Keep in mind, though, that if this query returns anything other than a single result your code will throw an Exception.

If you want to handle the possibility of getting one or no rows then you should use SingleOrDefault().

If you want to handle the possiblity of getting any number of rows then you should really use FirstOrDefault().

Justin Niessner
Wow, that was fast. Thank you, it works and this gave me some insight in using join!
Phil
Original query returns a single pin. Yours returns an IQueryable or some such.
recursive
@recursive - You're right, I was focused on the joins and forgot the call to Single(). Fixed.
Justin Niessner
I think it's supposed to be "context.pins on ptu.pin_idpin equals p.idpin". They are the other way in your example.
Phil
@Phil - Order doesn't matter when specifying the join criteria. It can be written either way.
Justin Niessner
@Justin - I actually had to change it in vs because it complained that they were out of context that way. It worked when I switched the order? Maybe was related to something else though.
Phil
@Phil - Interesting. I updated the answer but I have no idea why that would cause a problem.
Justin Niessner
+2  A: 

You should be using join, as @JustinNiessner points out, but this is another way to write your query.
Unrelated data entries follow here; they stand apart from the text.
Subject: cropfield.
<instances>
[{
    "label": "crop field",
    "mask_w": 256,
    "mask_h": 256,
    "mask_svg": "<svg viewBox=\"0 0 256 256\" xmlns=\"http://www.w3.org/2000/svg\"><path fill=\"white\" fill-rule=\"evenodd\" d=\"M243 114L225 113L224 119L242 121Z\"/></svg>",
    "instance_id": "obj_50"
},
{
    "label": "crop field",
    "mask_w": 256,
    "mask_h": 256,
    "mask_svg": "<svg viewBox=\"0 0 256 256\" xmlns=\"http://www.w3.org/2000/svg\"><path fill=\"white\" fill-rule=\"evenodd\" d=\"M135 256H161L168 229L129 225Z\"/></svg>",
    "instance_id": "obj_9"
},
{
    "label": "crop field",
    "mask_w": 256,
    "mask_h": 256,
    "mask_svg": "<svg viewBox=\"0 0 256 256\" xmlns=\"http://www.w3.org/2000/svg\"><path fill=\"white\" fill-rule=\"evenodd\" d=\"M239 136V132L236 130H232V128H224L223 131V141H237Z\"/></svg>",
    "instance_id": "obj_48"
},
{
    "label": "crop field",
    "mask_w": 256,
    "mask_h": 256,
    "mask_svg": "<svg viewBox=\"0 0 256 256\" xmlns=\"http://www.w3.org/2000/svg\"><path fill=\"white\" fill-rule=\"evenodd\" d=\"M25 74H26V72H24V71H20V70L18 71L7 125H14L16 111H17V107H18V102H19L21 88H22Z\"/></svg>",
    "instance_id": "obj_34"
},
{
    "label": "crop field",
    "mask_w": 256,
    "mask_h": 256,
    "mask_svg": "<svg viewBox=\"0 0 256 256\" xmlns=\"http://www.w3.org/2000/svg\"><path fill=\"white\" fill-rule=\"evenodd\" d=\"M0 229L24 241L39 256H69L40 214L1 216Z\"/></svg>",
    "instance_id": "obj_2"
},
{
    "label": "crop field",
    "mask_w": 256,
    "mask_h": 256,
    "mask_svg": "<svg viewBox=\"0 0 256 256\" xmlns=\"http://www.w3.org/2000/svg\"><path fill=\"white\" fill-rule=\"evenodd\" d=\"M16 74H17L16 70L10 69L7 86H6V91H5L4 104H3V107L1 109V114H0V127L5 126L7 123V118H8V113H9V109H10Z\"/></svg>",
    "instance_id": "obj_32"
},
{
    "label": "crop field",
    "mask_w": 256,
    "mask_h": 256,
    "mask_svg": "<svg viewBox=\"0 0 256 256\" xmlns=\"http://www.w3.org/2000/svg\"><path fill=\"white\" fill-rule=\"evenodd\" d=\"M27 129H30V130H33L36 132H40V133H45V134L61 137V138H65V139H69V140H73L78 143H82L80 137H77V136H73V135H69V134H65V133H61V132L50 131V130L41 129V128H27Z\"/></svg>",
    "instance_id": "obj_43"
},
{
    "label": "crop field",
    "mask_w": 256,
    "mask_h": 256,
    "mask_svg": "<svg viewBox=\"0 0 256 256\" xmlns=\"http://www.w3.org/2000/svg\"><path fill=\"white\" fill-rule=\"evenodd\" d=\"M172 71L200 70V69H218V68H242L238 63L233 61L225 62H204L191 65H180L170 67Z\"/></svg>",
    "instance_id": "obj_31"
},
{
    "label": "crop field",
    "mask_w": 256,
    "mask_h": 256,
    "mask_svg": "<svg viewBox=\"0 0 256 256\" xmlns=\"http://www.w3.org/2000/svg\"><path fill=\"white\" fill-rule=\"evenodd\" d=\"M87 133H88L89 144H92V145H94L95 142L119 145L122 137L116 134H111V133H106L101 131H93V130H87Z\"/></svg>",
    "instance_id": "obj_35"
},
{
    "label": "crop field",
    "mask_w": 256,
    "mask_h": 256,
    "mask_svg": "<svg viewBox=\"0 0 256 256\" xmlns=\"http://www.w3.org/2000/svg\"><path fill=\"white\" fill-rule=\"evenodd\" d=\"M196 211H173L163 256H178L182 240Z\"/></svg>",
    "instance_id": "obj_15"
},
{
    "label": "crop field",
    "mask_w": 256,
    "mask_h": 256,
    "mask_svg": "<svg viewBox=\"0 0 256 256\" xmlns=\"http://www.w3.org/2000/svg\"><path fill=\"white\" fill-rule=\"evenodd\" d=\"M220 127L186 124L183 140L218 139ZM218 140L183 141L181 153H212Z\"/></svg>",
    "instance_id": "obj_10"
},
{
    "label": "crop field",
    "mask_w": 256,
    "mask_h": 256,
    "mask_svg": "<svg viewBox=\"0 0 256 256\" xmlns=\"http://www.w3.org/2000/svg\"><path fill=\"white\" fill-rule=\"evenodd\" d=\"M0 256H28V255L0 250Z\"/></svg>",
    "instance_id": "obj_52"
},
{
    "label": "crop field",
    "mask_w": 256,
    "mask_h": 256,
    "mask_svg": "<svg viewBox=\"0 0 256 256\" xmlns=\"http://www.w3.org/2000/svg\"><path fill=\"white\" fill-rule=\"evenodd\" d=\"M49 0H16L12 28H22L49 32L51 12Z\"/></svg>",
var user = context.users.Single(u => u.email == email);
var pinToUser = context.pintousers.Single(ptu => ptu.user_id == user.id);
var pin = context.pins.Single(p => p.idpin == pinToUser.pin_idpid);
sshow
+1  A: 

Since you have navigation properties, might as well use them:

Pin pin =
(
  from u in context.Users
  where u.email == email
  from ptu in u.pintousers
  let p = ptu.pin
  select p
).Single();
David B
what does the "let" command do?
Phil
as you might declare a variable inside a loop, creating one variable per loop iteration... "let" allows you to declare a variable for each row in the query.
David B
+2  A: 

Note that if you have your foreign-key relationship set righ in your database, Linq-to-Sql should have the joins for you automatically:

var pin = (from u in context.users 
      where u.email == email 
      select u.pintouser.pin).Single(); 

which means you can reduce this to:

var pin = context.users.Where(u=>u.email == email)
                       .Select(u=>u.pintouser.pin)
                       .Single();

(UPDATE Note: I had originally suggested the following, which is much shorter, but I believe it will cause two round-trips to the database)

var pin = context.users.Single(u=>u.email == email).Single().pintouser.pin;

Now, the .pintouser.pin is safe, because the Single() will always return a user object (or throw an exception).